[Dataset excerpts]

==========

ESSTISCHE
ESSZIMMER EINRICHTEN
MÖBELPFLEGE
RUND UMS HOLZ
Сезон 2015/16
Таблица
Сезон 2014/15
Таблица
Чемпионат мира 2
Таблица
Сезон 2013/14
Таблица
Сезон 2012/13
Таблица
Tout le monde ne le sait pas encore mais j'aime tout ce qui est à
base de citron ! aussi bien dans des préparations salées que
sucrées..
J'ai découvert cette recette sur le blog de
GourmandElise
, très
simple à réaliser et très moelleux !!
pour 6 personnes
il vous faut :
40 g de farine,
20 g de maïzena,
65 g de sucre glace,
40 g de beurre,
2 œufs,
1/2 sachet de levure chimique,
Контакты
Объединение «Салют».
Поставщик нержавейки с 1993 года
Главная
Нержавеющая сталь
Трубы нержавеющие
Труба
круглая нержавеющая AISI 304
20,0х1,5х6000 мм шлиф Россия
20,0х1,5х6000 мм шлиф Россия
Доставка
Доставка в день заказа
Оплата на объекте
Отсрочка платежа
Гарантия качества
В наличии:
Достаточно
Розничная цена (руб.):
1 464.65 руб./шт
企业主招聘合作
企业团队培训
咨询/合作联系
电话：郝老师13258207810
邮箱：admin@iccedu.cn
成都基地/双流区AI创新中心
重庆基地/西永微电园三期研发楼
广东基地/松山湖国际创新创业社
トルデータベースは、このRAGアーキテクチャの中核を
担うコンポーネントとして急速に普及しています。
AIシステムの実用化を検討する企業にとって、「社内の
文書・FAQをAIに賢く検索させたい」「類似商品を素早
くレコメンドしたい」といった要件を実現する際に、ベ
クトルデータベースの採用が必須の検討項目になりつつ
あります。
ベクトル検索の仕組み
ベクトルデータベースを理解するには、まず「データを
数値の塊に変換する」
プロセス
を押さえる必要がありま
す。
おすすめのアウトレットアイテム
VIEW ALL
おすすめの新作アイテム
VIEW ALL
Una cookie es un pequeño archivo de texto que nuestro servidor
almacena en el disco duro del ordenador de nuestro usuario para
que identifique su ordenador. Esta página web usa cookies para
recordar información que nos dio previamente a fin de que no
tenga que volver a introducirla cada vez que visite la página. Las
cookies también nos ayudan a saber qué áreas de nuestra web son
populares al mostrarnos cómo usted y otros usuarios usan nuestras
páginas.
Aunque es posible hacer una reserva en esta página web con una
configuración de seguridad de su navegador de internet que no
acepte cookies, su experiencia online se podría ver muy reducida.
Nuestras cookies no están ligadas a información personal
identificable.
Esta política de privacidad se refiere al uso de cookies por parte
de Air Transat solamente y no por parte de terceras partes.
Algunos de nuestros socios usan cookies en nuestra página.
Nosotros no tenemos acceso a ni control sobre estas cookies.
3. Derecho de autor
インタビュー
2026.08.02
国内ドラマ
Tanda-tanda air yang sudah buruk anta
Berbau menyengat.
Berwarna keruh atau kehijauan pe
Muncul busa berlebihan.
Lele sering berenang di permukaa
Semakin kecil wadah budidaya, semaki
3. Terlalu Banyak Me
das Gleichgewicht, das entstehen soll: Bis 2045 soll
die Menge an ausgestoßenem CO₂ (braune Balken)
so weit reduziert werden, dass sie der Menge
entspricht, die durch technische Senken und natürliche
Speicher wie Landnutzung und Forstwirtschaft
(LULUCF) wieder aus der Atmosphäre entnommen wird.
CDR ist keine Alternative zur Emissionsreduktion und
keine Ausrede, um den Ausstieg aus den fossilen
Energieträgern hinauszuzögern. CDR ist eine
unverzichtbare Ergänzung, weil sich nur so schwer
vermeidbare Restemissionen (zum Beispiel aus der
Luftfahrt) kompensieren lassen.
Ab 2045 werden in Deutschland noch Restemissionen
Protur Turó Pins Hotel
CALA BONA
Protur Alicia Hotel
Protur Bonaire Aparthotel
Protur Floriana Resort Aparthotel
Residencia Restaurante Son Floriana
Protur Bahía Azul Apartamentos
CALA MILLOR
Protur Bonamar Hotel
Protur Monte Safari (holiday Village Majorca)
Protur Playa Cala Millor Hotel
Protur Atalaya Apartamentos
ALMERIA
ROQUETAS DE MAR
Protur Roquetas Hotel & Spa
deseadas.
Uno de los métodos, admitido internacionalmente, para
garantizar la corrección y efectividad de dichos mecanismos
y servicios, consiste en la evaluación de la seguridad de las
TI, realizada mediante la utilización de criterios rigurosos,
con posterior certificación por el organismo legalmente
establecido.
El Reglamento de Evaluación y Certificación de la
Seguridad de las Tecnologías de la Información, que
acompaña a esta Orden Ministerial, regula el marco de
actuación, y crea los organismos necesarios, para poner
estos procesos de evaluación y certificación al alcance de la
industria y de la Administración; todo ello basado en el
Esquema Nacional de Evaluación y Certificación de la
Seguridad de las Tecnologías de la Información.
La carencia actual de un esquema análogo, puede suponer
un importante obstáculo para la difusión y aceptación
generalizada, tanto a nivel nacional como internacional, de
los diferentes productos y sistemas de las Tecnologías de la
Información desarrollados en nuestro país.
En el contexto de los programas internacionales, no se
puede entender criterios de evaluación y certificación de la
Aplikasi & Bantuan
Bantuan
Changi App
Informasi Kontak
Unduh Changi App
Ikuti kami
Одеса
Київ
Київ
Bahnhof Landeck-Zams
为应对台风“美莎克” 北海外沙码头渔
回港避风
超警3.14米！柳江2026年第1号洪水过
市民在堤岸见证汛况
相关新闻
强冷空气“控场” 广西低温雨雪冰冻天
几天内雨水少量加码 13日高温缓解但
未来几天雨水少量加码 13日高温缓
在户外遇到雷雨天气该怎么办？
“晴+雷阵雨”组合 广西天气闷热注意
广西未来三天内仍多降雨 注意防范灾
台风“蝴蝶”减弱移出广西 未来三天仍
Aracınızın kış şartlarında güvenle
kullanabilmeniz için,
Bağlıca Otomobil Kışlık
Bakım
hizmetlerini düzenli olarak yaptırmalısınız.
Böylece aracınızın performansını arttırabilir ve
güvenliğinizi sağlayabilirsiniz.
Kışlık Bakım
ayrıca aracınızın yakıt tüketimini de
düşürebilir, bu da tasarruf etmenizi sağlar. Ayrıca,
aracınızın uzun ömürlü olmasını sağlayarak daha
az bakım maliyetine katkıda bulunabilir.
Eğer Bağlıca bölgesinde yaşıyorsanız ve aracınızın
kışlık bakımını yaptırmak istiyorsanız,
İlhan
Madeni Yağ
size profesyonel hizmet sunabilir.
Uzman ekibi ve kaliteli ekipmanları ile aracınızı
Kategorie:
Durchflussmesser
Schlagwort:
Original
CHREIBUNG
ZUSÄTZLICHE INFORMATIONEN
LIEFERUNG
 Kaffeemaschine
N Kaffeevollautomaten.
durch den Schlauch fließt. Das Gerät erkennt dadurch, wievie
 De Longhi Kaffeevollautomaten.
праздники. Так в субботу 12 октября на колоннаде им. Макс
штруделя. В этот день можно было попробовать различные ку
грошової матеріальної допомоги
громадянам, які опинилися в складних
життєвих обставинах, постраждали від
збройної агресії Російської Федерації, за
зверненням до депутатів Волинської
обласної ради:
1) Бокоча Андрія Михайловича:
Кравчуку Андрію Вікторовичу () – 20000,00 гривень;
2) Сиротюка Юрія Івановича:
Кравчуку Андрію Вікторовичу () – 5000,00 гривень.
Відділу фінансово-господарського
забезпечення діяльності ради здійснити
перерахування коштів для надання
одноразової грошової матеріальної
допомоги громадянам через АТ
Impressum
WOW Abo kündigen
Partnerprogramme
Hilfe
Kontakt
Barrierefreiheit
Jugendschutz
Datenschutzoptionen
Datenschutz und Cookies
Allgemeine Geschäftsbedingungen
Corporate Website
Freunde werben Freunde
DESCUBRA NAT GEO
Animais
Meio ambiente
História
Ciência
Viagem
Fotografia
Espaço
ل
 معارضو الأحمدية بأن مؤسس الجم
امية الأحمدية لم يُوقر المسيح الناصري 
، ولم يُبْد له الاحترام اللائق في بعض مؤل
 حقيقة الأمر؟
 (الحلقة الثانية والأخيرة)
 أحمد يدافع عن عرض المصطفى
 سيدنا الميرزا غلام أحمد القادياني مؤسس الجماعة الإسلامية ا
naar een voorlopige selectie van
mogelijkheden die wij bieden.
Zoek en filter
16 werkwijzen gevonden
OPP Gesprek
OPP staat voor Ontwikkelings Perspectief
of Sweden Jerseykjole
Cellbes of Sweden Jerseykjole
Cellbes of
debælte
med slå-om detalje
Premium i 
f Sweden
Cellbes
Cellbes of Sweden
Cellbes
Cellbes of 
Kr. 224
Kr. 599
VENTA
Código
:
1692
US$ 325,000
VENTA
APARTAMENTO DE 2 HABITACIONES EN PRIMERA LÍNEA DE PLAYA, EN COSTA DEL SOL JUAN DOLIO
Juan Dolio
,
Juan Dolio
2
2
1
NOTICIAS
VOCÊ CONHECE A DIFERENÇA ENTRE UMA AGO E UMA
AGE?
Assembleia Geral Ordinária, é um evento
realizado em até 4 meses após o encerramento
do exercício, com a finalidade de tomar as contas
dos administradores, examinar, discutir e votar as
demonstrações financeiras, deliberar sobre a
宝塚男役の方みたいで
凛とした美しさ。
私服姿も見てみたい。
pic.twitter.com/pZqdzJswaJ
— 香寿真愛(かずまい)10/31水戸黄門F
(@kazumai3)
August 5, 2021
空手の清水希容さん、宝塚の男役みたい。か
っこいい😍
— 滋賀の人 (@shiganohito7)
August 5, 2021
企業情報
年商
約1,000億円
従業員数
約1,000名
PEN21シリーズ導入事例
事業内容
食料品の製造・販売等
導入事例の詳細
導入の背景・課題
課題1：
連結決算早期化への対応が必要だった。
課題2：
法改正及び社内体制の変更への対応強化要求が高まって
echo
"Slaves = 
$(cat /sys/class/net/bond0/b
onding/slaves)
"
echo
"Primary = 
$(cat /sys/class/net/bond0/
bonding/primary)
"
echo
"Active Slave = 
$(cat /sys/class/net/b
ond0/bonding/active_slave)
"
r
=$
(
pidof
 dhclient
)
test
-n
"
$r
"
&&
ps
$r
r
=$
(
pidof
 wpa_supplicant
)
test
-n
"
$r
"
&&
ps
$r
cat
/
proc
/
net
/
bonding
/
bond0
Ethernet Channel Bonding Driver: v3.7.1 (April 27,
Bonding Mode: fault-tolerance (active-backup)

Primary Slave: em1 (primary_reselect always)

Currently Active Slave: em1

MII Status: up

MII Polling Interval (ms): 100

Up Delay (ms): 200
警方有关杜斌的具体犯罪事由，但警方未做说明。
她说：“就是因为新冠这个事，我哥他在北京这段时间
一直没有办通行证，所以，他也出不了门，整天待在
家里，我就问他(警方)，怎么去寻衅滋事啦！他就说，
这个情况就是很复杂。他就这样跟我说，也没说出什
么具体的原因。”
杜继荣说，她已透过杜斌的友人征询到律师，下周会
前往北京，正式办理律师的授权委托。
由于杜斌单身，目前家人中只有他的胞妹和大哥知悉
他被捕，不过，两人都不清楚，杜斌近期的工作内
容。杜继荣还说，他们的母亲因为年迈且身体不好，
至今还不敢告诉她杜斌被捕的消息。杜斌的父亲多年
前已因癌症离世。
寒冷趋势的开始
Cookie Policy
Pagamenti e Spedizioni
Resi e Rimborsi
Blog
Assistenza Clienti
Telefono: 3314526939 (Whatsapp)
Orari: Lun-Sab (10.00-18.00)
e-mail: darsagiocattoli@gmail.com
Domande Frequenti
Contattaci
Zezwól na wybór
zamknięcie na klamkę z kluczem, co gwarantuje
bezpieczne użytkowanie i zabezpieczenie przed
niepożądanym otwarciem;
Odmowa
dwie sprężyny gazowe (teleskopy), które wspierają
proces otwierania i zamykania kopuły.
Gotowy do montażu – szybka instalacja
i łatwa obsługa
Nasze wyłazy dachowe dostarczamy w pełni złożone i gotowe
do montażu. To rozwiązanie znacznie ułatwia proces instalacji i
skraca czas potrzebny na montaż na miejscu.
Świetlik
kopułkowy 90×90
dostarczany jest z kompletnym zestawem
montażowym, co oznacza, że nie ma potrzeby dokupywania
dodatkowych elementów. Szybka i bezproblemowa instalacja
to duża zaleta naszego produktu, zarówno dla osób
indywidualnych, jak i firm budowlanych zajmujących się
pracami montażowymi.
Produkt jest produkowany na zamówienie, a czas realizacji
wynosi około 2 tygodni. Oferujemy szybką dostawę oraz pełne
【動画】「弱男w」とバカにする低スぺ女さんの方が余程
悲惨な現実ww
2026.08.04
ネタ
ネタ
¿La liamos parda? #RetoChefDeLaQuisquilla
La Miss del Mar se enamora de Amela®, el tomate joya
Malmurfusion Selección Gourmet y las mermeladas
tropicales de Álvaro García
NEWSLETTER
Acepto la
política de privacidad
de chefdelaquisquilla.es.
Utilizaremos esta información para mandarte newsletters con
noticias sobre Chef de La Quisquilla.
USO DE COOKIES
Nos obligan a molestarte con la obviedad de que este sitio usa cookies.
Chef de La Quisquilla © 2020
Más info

==========

Work required
Copy out everything from the line containing "Currently Active Slave: em1" down to the line containing "MII Polling Interval (ms): 100", keeping both of those lines.

Your solution
Currently Active Slave: em1

MII Status: up

MII Polling Interval (ms): 100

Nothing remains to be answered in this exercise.